The problem
Warranty and damage claims are where good stores lose hours and goodwill. Most merchants run them out of a shared inbox: a customer emails a blurry photo, support digs through orders to confirm the purchase, threads sprawl, and nobody can say what state a claim is in. It doesn’t scale, and it’s invisible to the rest of the team.
Claimify replaces that inbox with a real pipeline — embedded right inside Shopify Admin so merchants never leave the tool they already live in.
What I built
- A storefront claim form customers reach from their order or a help page. They pick the item, the claim type (warranty / damage / return), describe the issue, and attach photos.
- An embedded admin queue built with App Bridge + Polaris, so it looks and behaves like native Shopify. Every claim has a status, an owner, and a full history.

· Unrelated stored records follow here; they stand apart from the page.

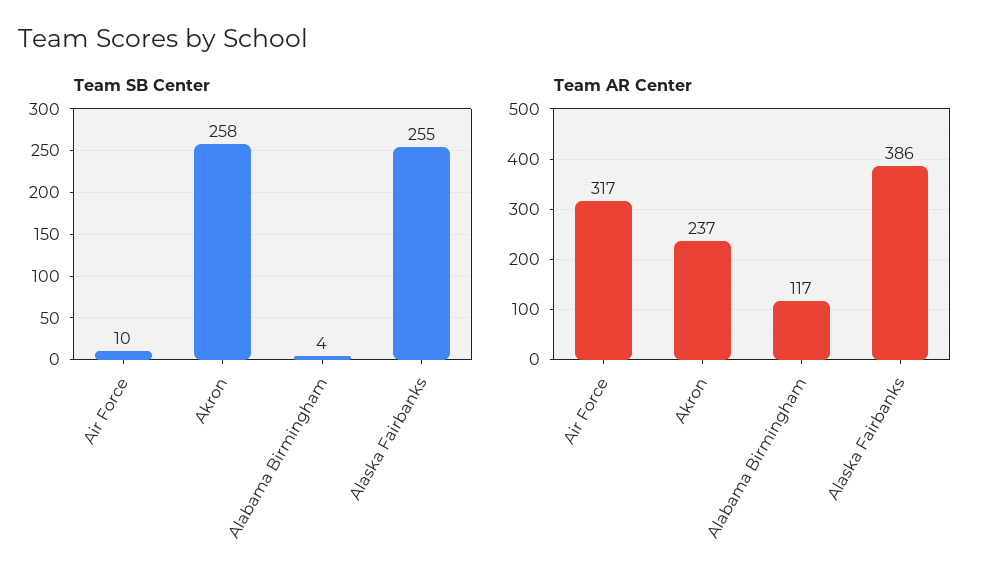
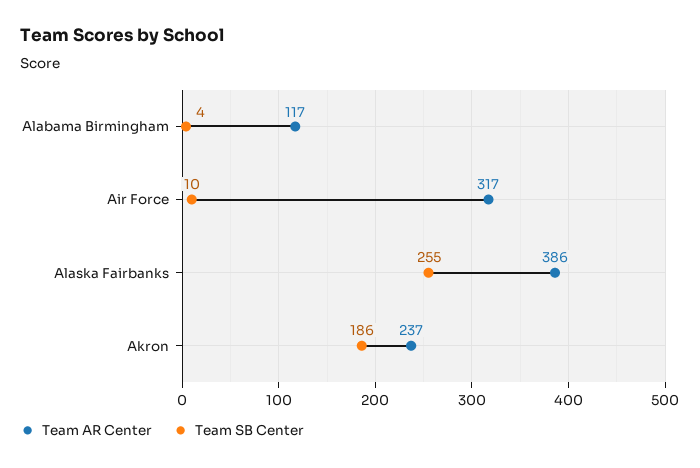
  {
    "Team SB Center": {
      "Air Force": 10,
-     "Akron": 258,
+     "Akron": 186,
      "Alabama Birmingham": 4,
      "Alaska Fairbanks": 255
    },
    "Team AR Center": {
      "Air Force": 317,
      "Akron": 237,
      "Alabama Birmingham": 117,
      "Alaska Fairbanks": 386
    }
  }

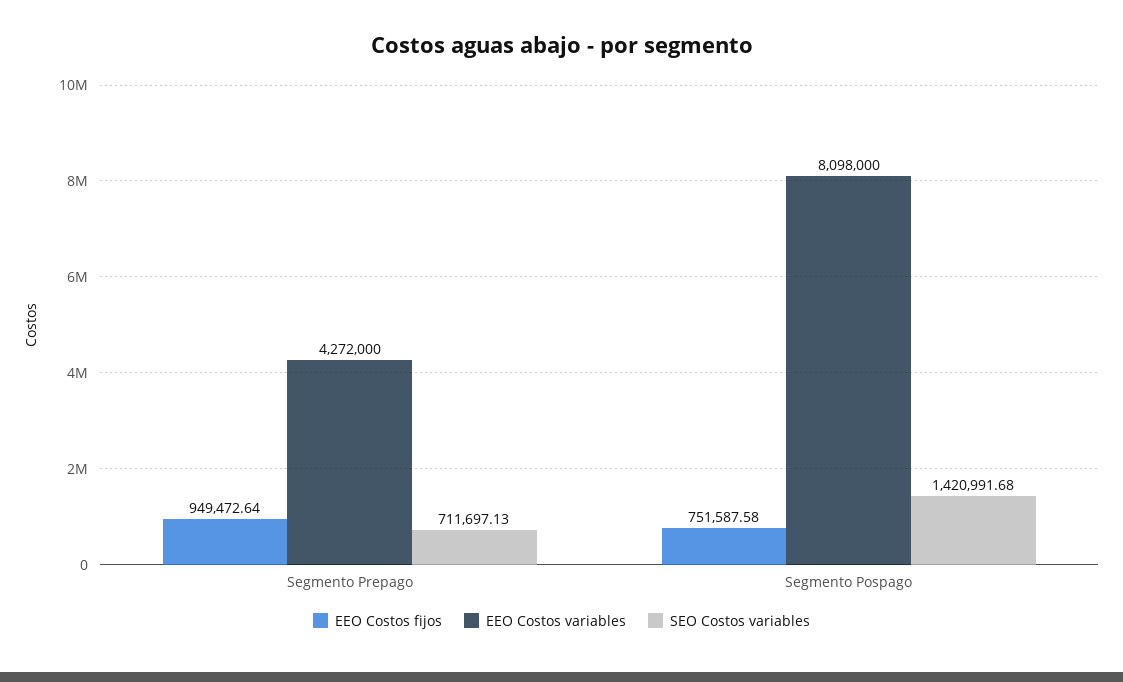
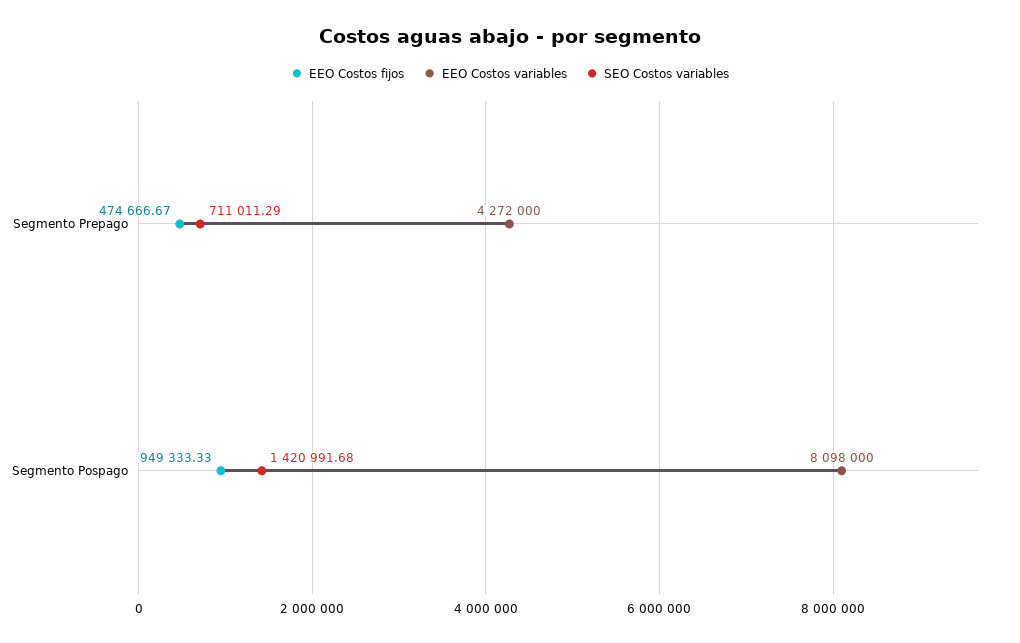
  {
    "EEO Costos fijos": {
-     "Segmento Prepago": 949472.64,
+     "Segmento Prepago": 474666.67,
-     "Segmento Pospago": 751587.58
+     "Segmento Pospago": 949333.33
    },
    "EEO Costos variables": {
      "Segmento Prepago": 4272000,
      "Segmento Pospago": 8098000
    },
    "SEO Costos variables": {
-     "Segmento Prepago": 711697.13,
+     "Segmento Prepago": 711011.29,
      "Segmento Pospago": 1420991.68
    }
  }

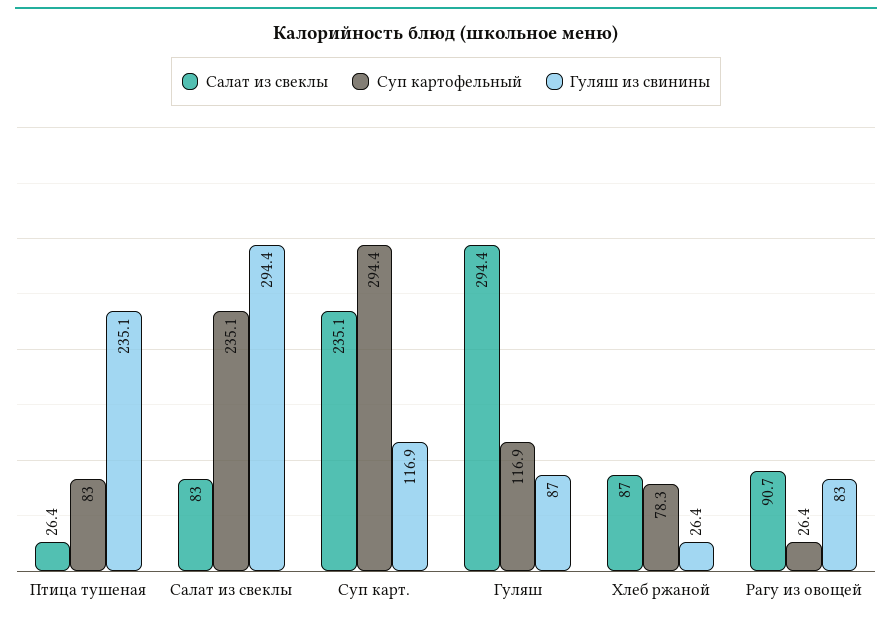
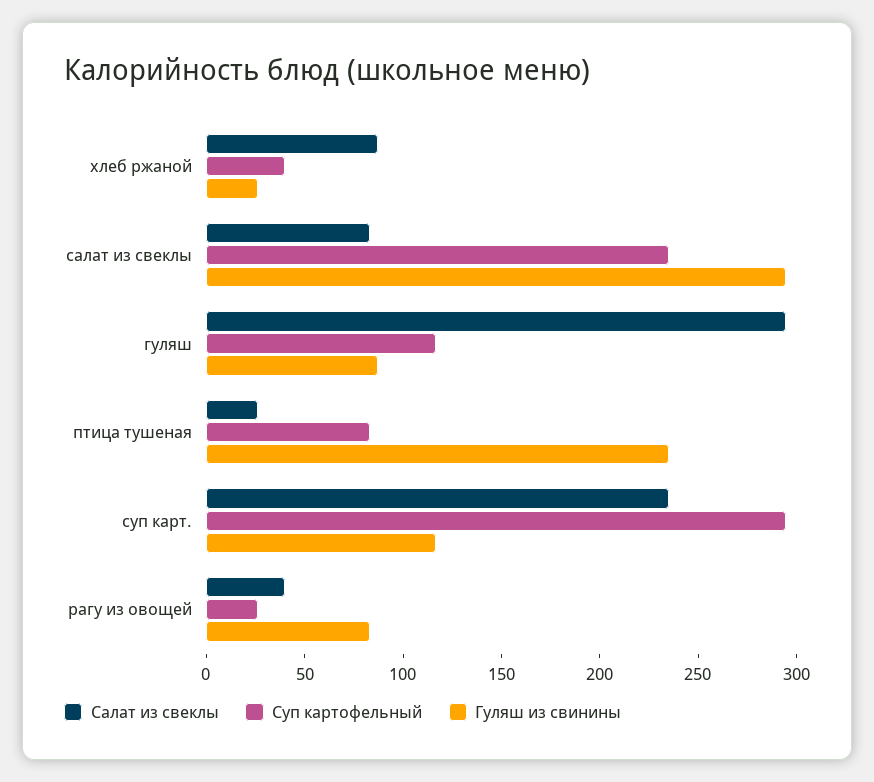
  {
    "Салат из свеклы": {
      "Птица тушеная": 26.4,
      "Салат из свеклы": 83,
      "Суп карт.": 235.1,
      "Гуляш": 294.4,
      "Хлеб ржаной": 87,
-     "Рагу из овощей": 90.7
+     "Рагу из овощей": 40
    },
    "Суп картофельный": {
      "Птица тушеная": 83,
      "Салат из свеклы": 235.1,
      "Суп карт.": 294.4,
      "Гуляш": 116.9,
-     "Хлеб ржаной": 78.3,
+     "Хлеб ржаной": 40,
      "Рагу из овощей": 26.4
    },
    "Гуляш из свинины": {
      "Птица тушеная": 235.1,
      "Салат из свеклы": 294.4,
      "Суп карт.": 116.9,
      "Гуляш": 87,
      "Хлеб ржаной": 26.4,
      "Рагу из овощей": 83
    }
  }

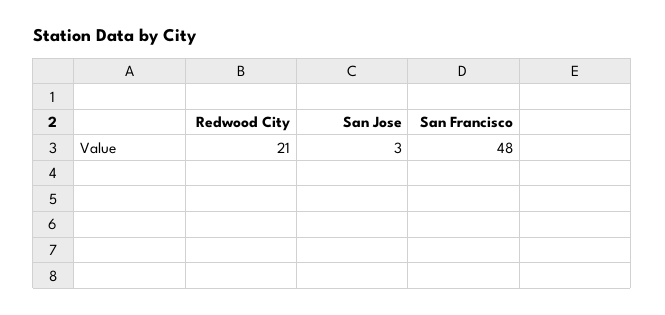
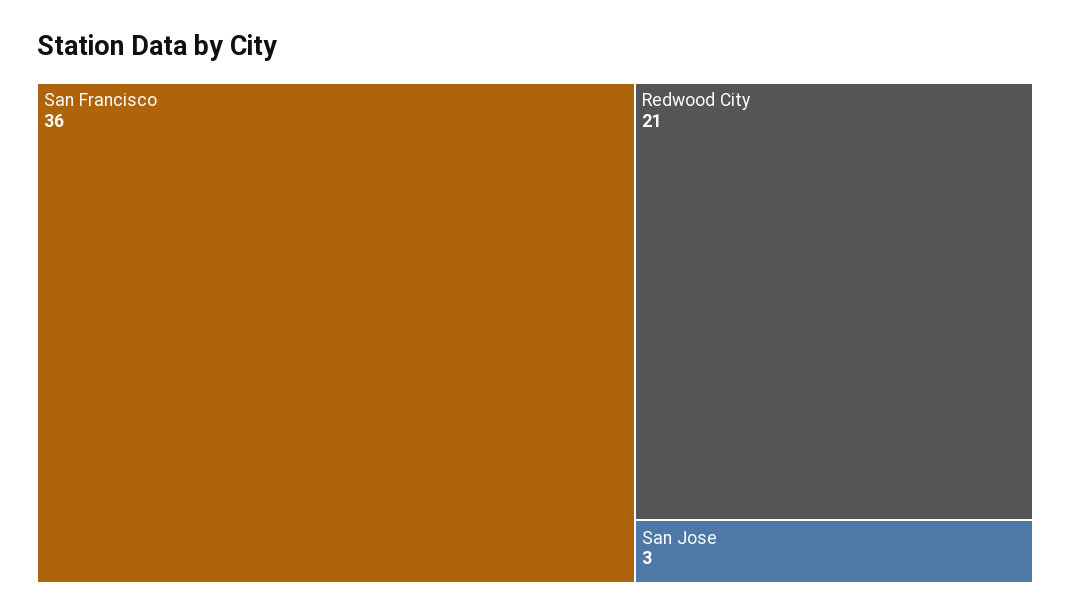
  {
    "Redwood City": 21,
    "San Jose": 3,
-   "San Francisco": 48
+   "San Francisco": 36
  }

- One-click resolution — approve and trigger a refund or a reship without copy-pasting order data between tabs.
- Status webhooks so the merchant’s other systems (helpdesk, analytics) stay in sync as a claim moves through the pipeline.
How it works
The app is a Laravel backend with a Remix embedded frontend. Customer-uploaded evidence goes straight to object storage (S3 / R2) with signed URLs, keeping large image payloads off the app servers. Order and product context is pulled live from the Shopify GraphQL Admin API, so a claim always reflects the real order rather than a stale copy.
Claim state is modeled explicitly — every transition (submitted → under review → approved / declined → resolved) is an event, which makes the history auditable and the webhooks trivial to emit. Protected customer data is handled per Shopify’s requirements.
The result
Claims stopped living in an inbox and started living in a queue with owners, states, and an audit trail. Merchants triage and resolve from a single screen, and time-per-claim dropped materially because the order context and the resolution actions are in the same place.